É precisamente neste contexto que ressalta a recente reviravolta registada na Argentina, país que em vésperas de uma mais que previsivelmente conturbada eleição norte-americana esteve para aderir aos BRICS no início deste ano, mas cujo recém-eleito presidente, o ultraconservador Javier Milei, resolveu inverter e prepara mesmo um processo de dolarização da sua economia, reavivando a importância do subcontinente americano.

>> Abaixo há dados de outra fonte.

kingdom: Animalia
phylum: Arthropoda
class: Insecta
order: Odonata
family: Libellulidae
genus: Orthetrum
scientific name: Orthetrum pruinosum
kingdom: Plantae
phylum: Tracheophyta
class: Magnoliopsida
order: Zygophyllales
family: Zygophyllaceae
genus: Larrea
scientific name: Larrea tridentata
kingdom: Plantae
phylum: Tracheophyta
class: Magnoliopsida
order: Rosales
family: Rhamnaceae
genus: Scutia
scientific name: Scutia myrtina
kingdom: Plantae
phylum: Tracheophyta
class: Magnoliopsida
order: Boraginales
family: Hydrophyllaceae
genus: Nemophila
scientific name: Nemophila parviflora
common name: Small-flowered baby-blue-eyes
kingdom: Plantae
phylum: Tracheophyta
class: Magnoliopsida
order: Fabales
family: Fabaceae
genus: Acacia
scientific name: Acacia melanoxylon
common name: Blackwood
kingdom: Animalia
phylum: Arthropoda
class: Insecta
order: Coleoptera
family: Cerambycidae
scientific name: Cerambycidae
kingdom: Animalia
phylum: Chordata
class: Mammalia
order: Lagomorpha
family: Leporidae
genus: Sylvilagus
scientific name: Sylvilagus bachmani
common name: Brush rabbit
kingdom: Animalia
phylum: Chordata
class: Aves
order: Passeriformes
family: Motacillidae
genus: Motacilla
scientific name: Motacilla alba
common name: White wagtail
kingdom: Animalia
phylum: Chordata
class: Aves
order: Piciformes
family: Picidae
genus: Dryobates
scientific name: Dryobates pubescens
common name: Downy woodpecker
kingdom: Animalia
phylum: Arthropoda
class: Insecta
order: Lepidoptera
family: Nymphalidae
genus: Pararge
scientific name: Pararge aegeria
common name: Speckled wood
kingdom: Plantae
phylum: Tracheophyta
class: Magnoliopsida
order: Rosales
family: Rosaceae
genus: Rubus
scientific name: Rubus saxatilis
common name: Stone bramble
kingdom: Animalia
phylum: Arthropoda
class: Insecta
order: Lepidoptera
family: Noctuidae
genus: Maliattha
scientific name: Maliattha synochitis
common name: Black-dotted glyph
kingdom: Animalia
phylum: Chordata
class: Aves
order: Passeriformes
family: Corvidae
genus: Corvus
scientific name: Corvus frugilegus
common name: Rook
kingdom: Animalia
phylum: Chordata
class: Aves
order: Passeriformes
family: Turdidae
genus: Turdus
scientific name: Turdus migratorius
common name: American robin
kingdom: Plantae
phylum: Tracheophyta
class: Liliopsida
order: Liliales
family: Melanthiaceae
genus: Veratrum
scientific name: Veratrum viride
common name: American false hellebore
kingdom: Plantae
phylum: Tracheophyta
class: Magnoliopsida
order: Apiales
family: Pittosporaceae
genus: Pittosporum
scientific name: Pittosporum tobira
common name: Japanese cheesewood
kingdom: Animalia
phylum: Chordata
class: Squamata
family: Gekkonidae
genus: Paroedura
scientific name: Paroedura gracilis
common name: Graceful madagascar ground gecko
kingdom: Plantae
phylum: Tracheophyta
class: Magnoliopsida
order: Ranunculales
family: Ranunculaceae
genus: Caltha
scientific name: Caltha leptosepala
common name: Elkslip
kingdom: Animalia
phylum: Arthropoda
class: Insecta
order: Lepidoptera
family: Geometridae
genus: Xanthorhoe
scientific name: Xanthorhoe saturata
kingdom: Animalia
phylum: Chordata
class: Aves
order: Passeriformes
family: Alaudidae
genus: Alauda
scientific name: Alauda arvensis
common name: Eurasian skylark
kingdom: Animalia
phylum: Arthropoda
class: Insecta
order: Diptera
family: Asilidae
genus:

Esta região, de grande proximidade geográfica aos EUA (que sustentada na Doutrina Monroe e nas suas reformulações é considerada o “quintal dos EUA” e vital para a projecção da sua influência externa), é vista pelos chineses como aquela que oferece maiores perspectivas de crescimento para os seus negócios e influência.
Influência que se traduz no peso da China na balança comercial argentina (onde figura como o segundo maior parceiro comercial, quer nas importações quer nas exportações, e o principal mercado de exportação dos seus produtos agrícolas), detém investimentos em áreas estratégicas do país, como o desenvolvimento de infraestruturas e a exploração mineira e figura entre os seus principais credores, com empréstimos estimados em 1,7 mil milhões de dólares, além do acordo para pagar as importações da Argentina na sua própria moeda – o yuan – e não em dólares norte-americanos.
É verdade que a economia argentina se debate com mais uma crise inflacionária, mas resta provar que a sujeição ao dólar norte-americano – uma divisa mais forte e sobre a qual não tem o menor poder de influência – seja eficaz para a resolver, o que deixa no ar a ideia se o governo de Javier Milei não pretenderá apenas adiar a inevitabilidade que já é a importante presença chinesa na região.
Importância que resulta do facto de a China ser já o segundo maior parceiro comercial com a região (situação duplamente interessante para Pequim que vê a região como mercado para os seus produtos e fornecedora de recursos, e embora ultrapassado pelos EUA é já o principal parceiro comercial das maiores economias latino-americanas, como Brasil, Chile e Peru), deste comércio ter atingido os 437 mil milhões de euros em 2022 e de ter registado um crescimento de 11% nesse ano.
O aumento da influência chinesa – vista no Ocidente com crescente preocupação, uma vez que a influência a política cresce a par com a económica, como se confirma pelo número de governos da região que não aderiram às sanções ocidentais impostas contra a Rússia na sequência da guerra na Ucrânia – confirma-se na intensificação da sua participação em projectos de infraestruturação na região e na participação de instituições de crédito estatais ou grandes empresas chinesas com investimentos portuários no Brasil, em centrais nucleares na Argentina ou na rede eléctrica chilena, enquanto a resposta norte-americana parece continuar focada nos problemas fronteiriços com o México.